On Tue, Oct 29, 2002 at 01:05:12 PM, Bernie Cosell wrote:

> I was wondering if there's any fun to be found in elegant/clever ways to 
> traverse two lists at the same time...  I envisioned something like:
>    map2 {stuff} \@list1, \@list2
> where inside the map maybe you had $a and $b aliased appropriately
> or something 
> like that.  Or perhaps:
>    mapn {stuff} list-of-listrefs
> where you aliased $1, $2, $3, ... to the parallel entries from the different
> lists...

Hello Bernie,

You may be interested in mapcar, a module written by Tye on Perlmonks:

   http://www.perlmonks.org/index.pl?node_id=44763
   http://www.perlmonks.org/index.pl?node_id=44763&displaytype=displaycode

You call the mapcar function as you specified above:

    use mapcar;

    my @a= qw( foo bar baz  );
    my @b= qw( qux quux quo );

    print mapcar { "@_\n" } \@a, \@b;

    __END__
    foo qux
    bar quux
    baz quo

Inside the block that you pass to mapcar, the two elements from
the lists you are traversing are stored in @_.

>From Perlmonks:

    mapcar is from lisp.

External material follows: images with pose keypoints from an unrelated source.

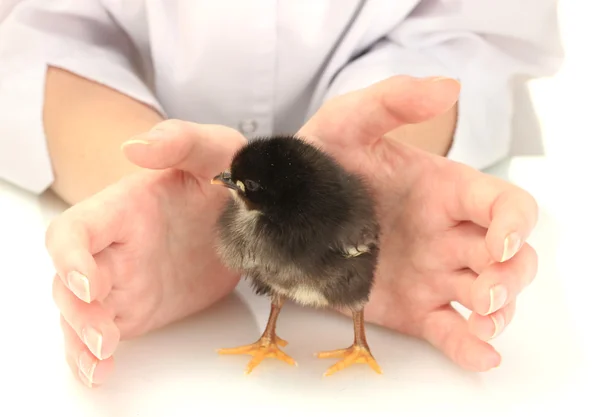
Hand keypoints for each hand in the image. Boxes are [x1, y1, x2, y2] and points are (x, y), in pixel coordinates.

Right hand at [46, 122, 245, 385]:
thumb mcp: (214, 148)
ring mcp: (123, 281)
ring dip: (81, 340)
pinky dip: (94, 355)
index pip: (76, 231)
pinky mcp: (137, 308)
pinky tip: (100, 372)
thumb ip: (180, 141)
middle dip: (78, 311)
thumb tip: (135, 147)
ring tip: (101, 362)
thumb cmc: (220, 172)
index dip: (70, 258)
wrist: (237, 210)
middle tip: (106, 335)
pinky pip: (105, 334)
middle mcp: (114, 249)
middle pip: (70, 282)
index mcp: (123, 210)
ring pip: (81, 315)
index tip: (91, 282)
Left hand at [298, 76, 538, 370]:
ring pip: (488, 299)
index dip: (516, 225)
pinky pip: (449, 330)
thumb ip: (392, 101)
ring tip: (481, 320)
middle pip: (510, 259)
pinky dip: (470, 347)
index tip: (501, 241)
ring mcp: (432, 274)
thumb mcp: (347, 123)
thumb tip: (449, 88)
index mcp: (446, 192)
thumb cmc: (320, 161)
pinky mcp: (411, 307)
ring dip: (498, 314)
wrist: (284, 210)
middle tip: (485, 291)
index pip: (506, 207)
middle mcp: (449, 236)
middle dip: (510, 277)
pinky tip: (479, 355)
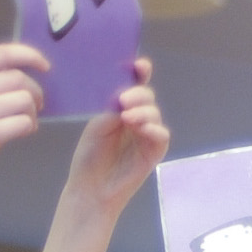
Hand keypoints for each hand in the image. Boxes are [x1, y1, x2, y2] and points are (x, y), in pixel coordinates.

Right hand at [0, 41, 48, 189]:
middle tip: (37, 106)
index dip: (29, 55)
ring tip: (25, 122)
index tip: (45, 66)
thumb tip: (25, 74)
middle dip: (35, 92)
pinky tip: (22, 133)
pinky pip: (23, 122)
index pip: (3, 53)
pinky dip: (29, 127)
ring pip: (24, 100)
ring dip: (32, 112)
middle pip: (18, 78)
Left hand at [65, 64, 169, 209]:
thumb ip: (113, 108)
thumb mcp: (97, 125)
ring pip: (154, 113)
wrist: (90, 187)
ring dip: (143, 112)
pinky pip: (161, 135)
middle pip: (147, 96)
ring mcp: (147, 134)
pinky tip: (143, 129)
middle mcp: (137, 117)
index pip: (135, 84)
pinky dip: (154, 129)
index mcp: (122, 107)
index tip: (138, 65)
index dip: (140, 72)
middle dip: (138, 94)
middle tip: (123, 100)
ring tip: (127, 118)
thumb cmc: (90, 155)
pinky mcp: (154, 151)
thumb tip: (125, 95)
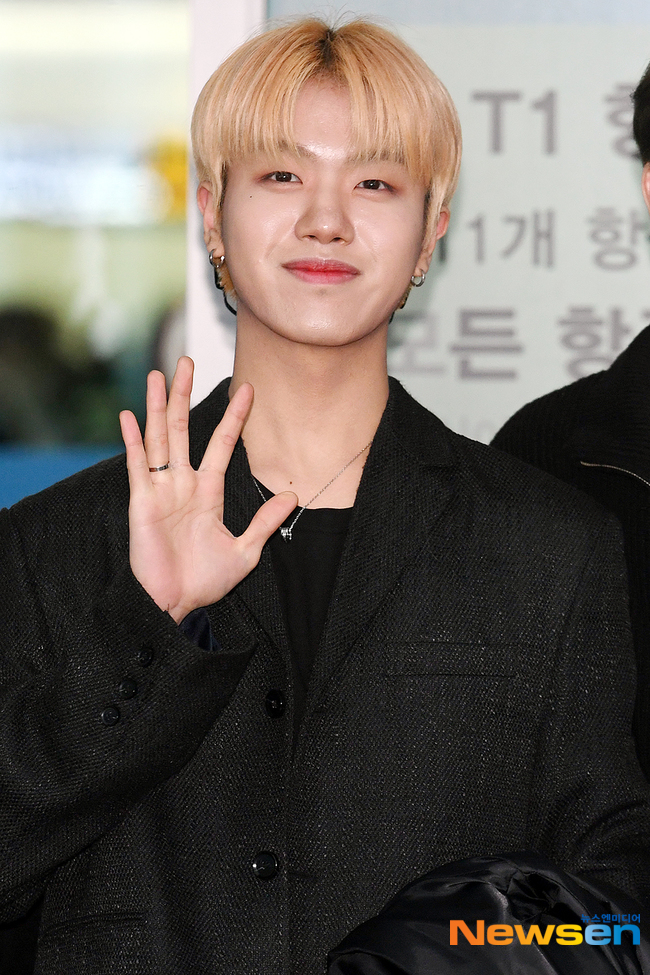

It is like map but works on more than
    one list. While map loops setting $_ to successive elements of a
    list, mapcar loops setting @_ to successive elements of several
    lists (but since you can only pass one list to a subroutine,
    mapcar expects a list of references to one or more arrays). Both
    map and mapcar collect the values returned by the code block or
    subroutine and then return the collected values.